EXERCISE: An exact copy of all the data, minus the images, is required.
——
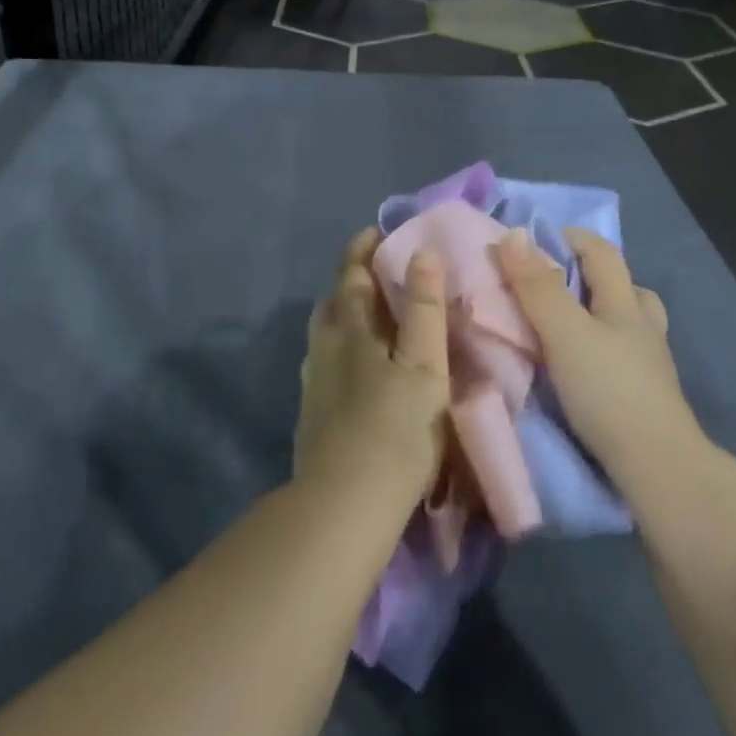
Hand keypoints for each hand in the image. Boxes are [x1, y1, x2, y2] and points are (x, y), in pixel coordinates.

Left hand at [295, 229, 449, 511]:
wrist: (344, 505)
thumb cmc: (395, 430)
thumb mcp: (424, 366)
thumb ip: (424, 309)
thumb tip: (423, 252)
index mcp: (351, 330)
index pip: (352, 275)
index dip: (363, 249)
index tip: (377, 231)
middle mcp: (324, 347)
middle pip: (333, 301)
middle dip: (351, 279)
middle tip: (376, 271)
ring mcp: (313, 382)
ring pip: (323, 333)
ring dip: (342, 313)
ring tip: (368, 316)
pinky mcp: (311, 413)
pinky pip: (323, 362)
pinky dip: (339, 348)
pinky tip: (354, 367)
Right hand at [492, 227, 695, 488]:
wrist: (657, 468)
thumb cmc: (608, 390)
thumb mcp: (564, 332)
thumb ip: (537, 286)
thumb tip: (514, 234)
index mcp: (626, 304)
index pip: (603, 253)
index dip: (572, 238)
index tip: (534, 239)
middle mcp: (643, 328)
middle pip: (625, 286)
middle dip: (590, 276)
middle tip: (550, 284)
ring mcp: (650, 365)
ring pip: (627, 324)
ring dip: (599, 314)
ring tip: (565, 325)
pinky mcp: (645, 397)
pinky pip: (622, 356)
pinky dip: (601, 348)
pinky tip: (579, 366)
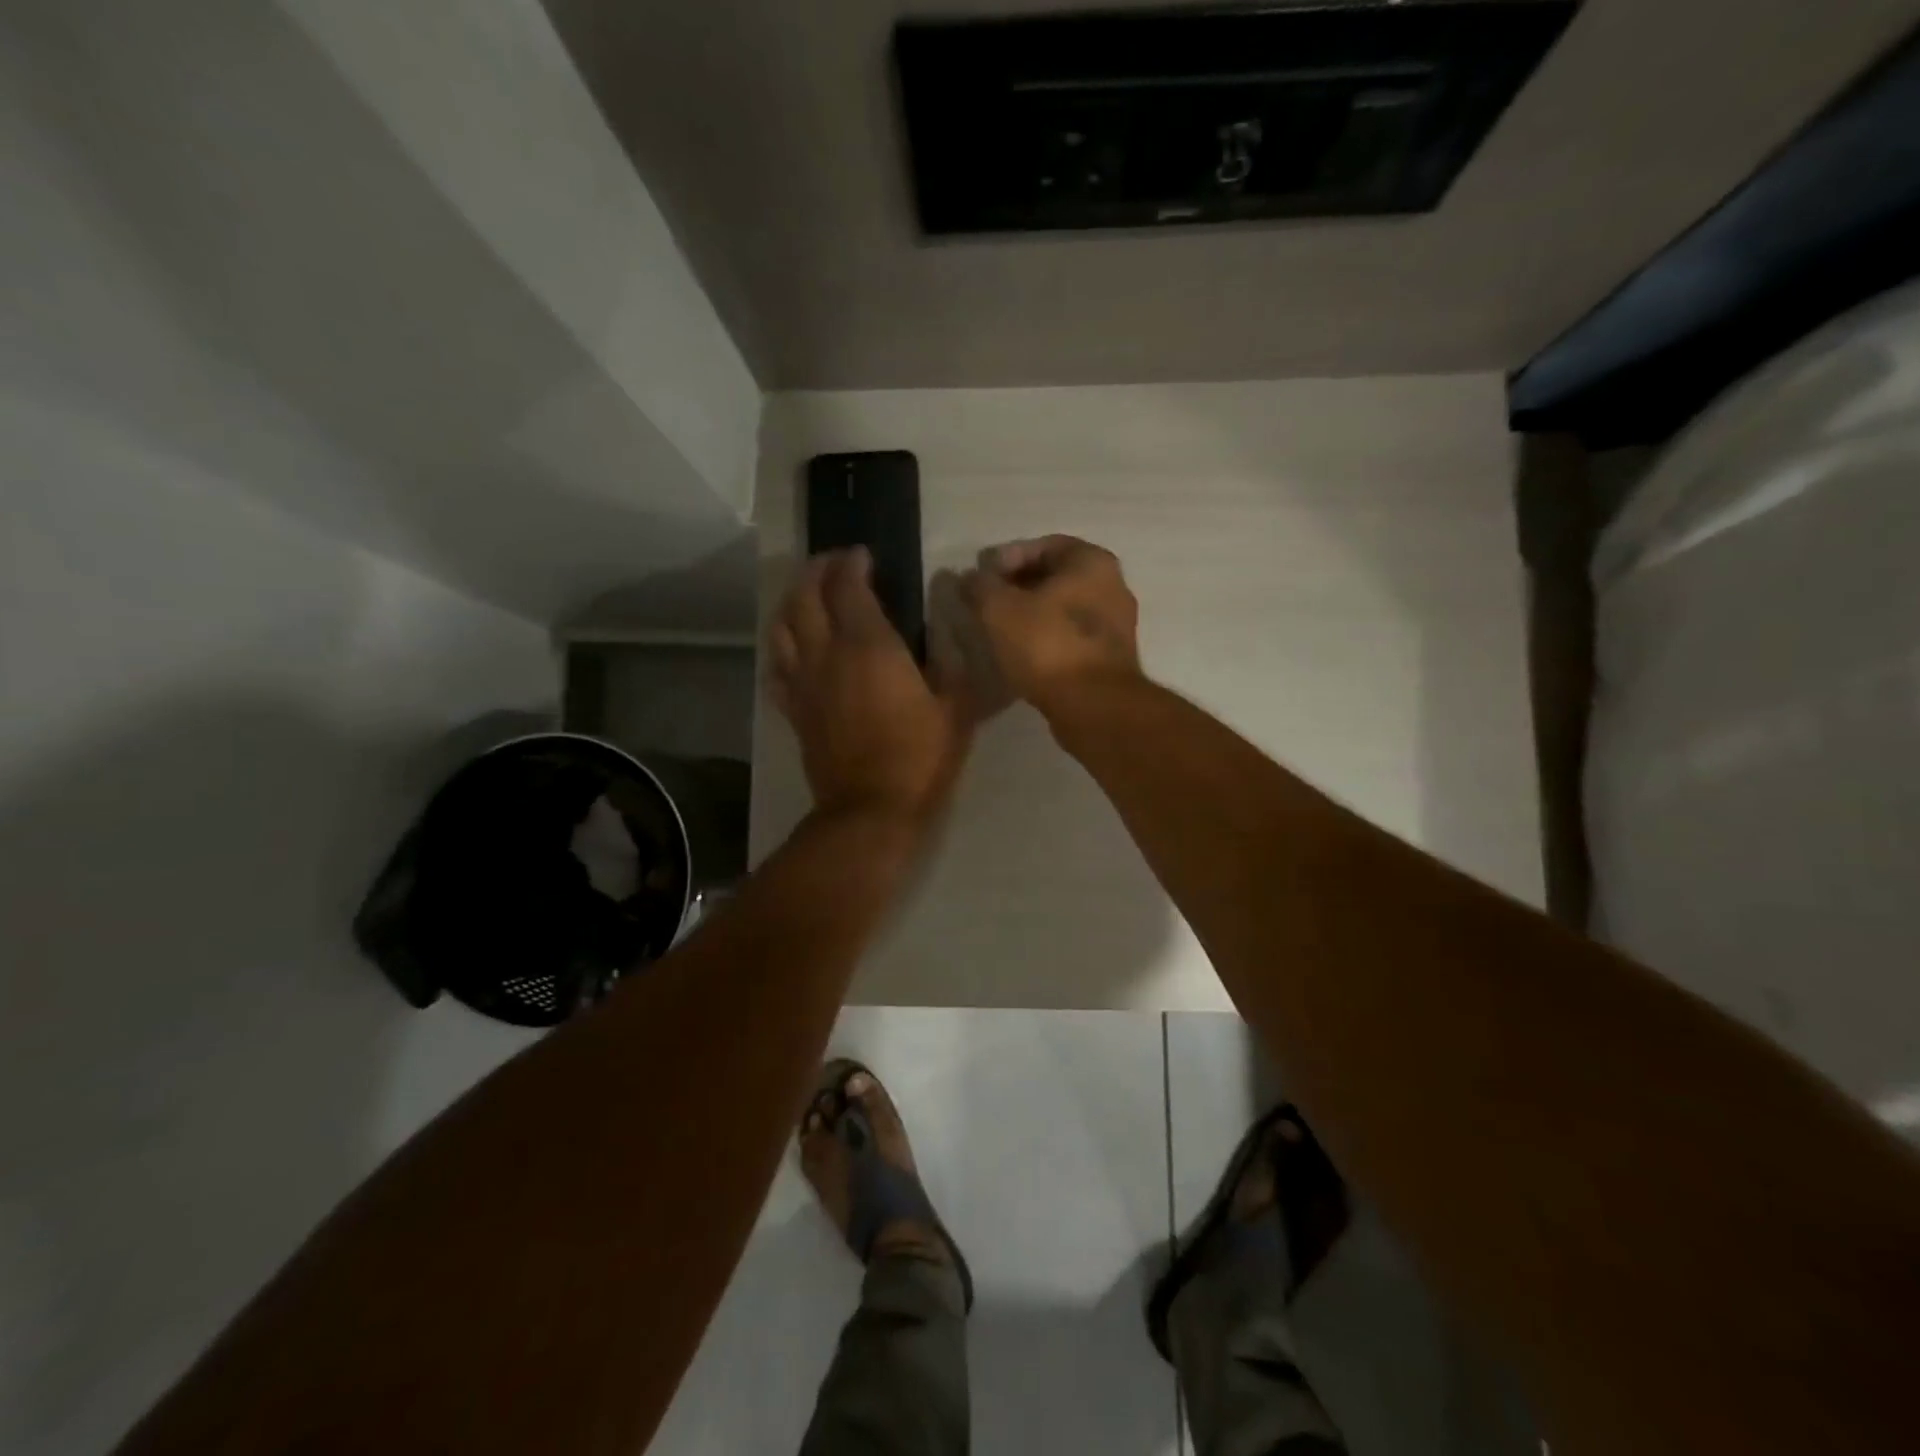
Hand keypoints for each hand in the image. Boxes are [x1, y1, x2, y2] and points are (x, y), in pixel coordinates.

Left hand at [771, 549, 973, 822]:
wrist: (871, 810)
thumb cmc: (920, 757)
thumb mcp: (956, 708)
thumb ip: (952, 660)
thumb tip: (947, 627)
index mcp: (869, 646)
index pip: (849, 586)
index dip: (853, 563)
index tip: (864, 555)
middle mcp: (827, 654)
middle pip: (805, 596)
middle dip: (817, 570)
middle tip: (833, 563)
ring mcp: (804, 682)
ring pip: (781, 626)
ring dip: (792, 600)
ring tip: (808, 593)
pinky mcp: (794, 709)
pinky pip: (776, 667)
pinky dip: (781, 646)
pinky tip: (792, 645)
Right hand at [959, 536, 1141, 713]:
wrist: (1092, 706)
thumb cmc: (1047, 645)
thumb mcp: (999, 609)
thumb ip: (980, 586)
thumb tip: (968, 578)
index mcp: (1092, 561)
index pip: (1043, 546)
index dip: (1006, 558)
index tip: (981, 578)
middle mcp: (1113, 586)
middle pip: (1056, 577)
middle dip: (1018, 587)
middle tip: (986, 603)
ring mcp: (1116, 625)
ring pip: (1064, 610)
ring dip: (1031, 615)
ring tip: (999, 630)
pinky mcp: (1110, 659)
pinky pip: (1071, 638)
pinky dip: (1046, 640)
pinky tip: (1022, 654)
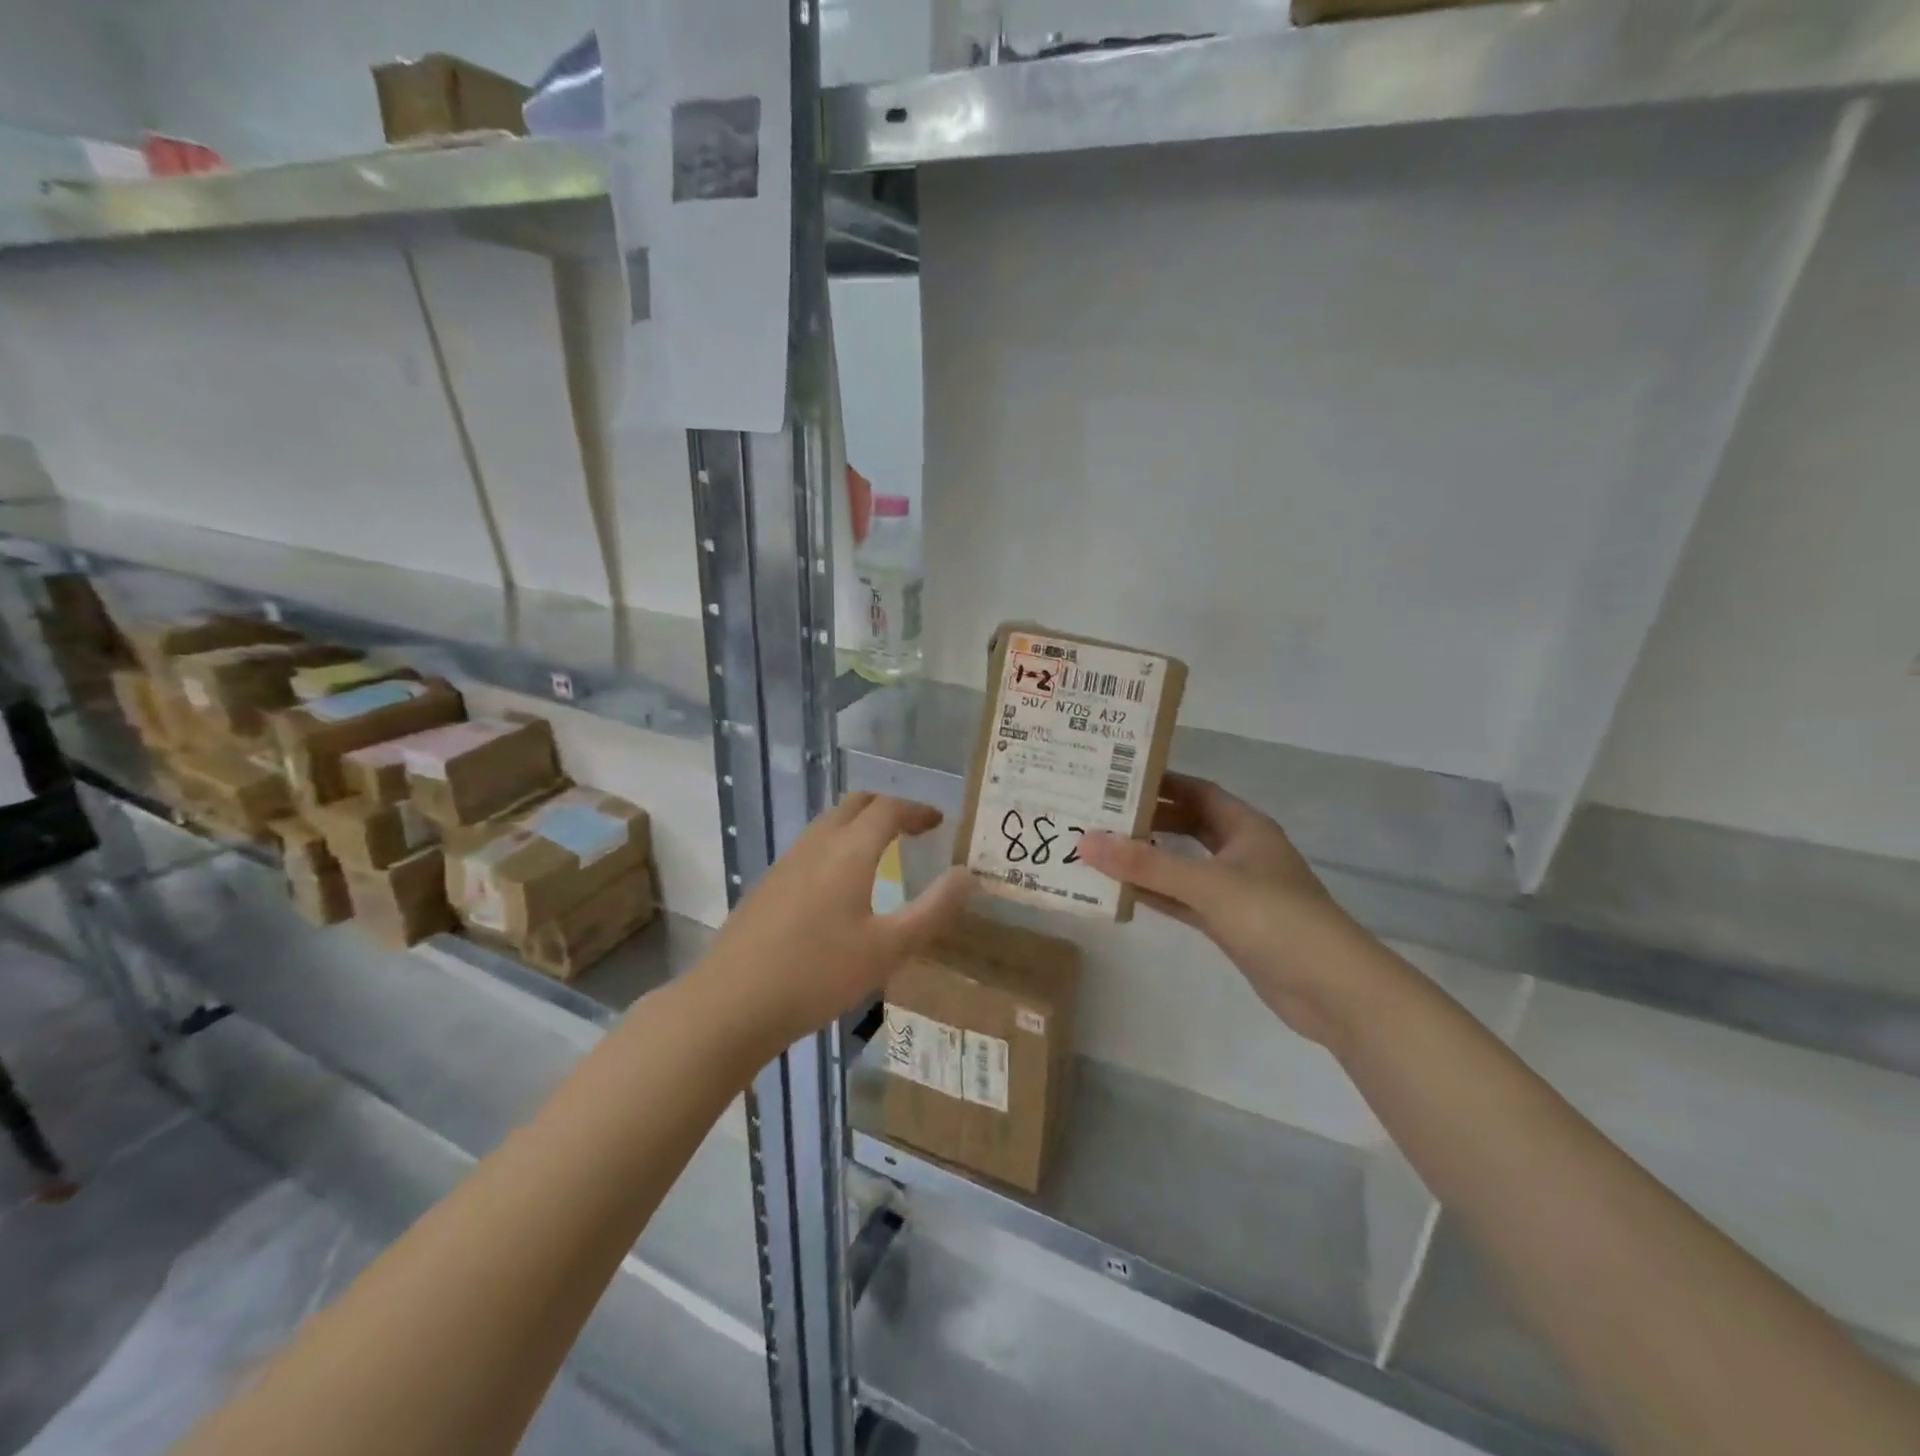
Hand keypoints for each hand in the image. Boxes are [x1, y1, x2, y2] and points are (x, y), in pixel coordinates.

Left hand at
——
EXERCISE SOLUTION:
Hand keypoints for each hand in the image. Boxes are [x1, y1, x2, y2] and points are (x, y), in pixel coordinates.

Left hand at [295, 229, 449, 511]:
wrist: (344, 505)
thumb cmc: (395, 430)
thumb mcp: (424, 366)
thumb ip: (424, 309)
thumb tip: (423, 252)
index mcp: (351, 330)
index pip: (352, 275)
index dip: (363, 249)
index tip: (377, 231)
middle mcp: (324, 347)
middle pip: (333, 301)
middle dip: (351, 279)
middle tip: (376, 271)
ring mcp: (313, 382)
ring pip: (323, 333)
ring dip: (342, 313)
ring tip: (368, 316)
pinky mcp: (311, 413)
pinky pip: (323, 362)
pinky dip: (339, 348)
pinky tip: (354, 367)
Right hand at [492, 227, 695, 488]:
wrist: (657, 468)
thumb cmc: (608, 390)
thumb mcp: (564, 332)
thumb ip: (537, 286)
thumb tip: (514, 234)
index mcp: (626, 304)
index pip: (603, 253)
index dip: (572, 238)
index tip: (534, 239)
middle mcp: (643, 328)
middle pip: (625, 286)
middle dip: (590, 276)
middle tip: (550, 284)
ring mcp: (650, 365)
ring pip: (627, 324)
ring dip: (599, 314)
ring tip: (565, 325)
pinky mcp: (645, 397)
pinky pip: (622, 356)
pinky dip: (601, 348)
pinky tip: (579, 366)
Hand keypoints for each hand in the image. Boxes are [x1, y1, x2, y2] and points are (x, y), in pixel coordinates.

Left hand at [771, 549, 973, 822]:
wrist: (871, 810)
thumb cmc: (920, 757)
thumb mcp: (956, 708)
thumb ip: (952, 660)
thumb tip: (947, 627)
index mcp: (869, 646)
index pip: (849, 586)
index dip: (853, 563)
index tip: (864, 555)
middle mcp: (827, 654)
middle pip: (805, 596)
middle dip: (817, 570)
middle tip: (833, 563)
ring mcp: (804, 682)
ring pip: (781, 626)
ring dip: (792, 600)
ring tip: (808, 593)
pinky mcp: (794, 709)
pinky pip: (776, 667)
pinky dip: (781, 646)
pinky tip: (792, 645)
Right hand at [959, 536, 1141, 713]:
wrist: (1092, 706)
thumb cmc: (1047, 645)
thumb mcp: (999, 609)
thumb ip: (980, 586)
thumb tip: (968, 578)
index mcp: (1092, 561)
index pip: (1043, 546)
index dip: (1006, 558)
index tip: (981, 578)
middle mcp: (1113, 586)
middle pip: (1056, 577)
middle dip: (1018, 587)
middle tip: (986, 603)
ring mcp: (1116, 625)
ring pip: (1064, 610)
ring dip: (1031, 615)
ring tip: (999, 630)
pinky mcp: (1110, 659)
pinky pip: (1071, 638)
pinky dip: (1046, 640)
pinky tip: (1022, 654)
Hand keypoints for each hand in the image. Boxes are [x1, y1, x2, y2] and points are (x, y), in pixel coordinates.

Left hand at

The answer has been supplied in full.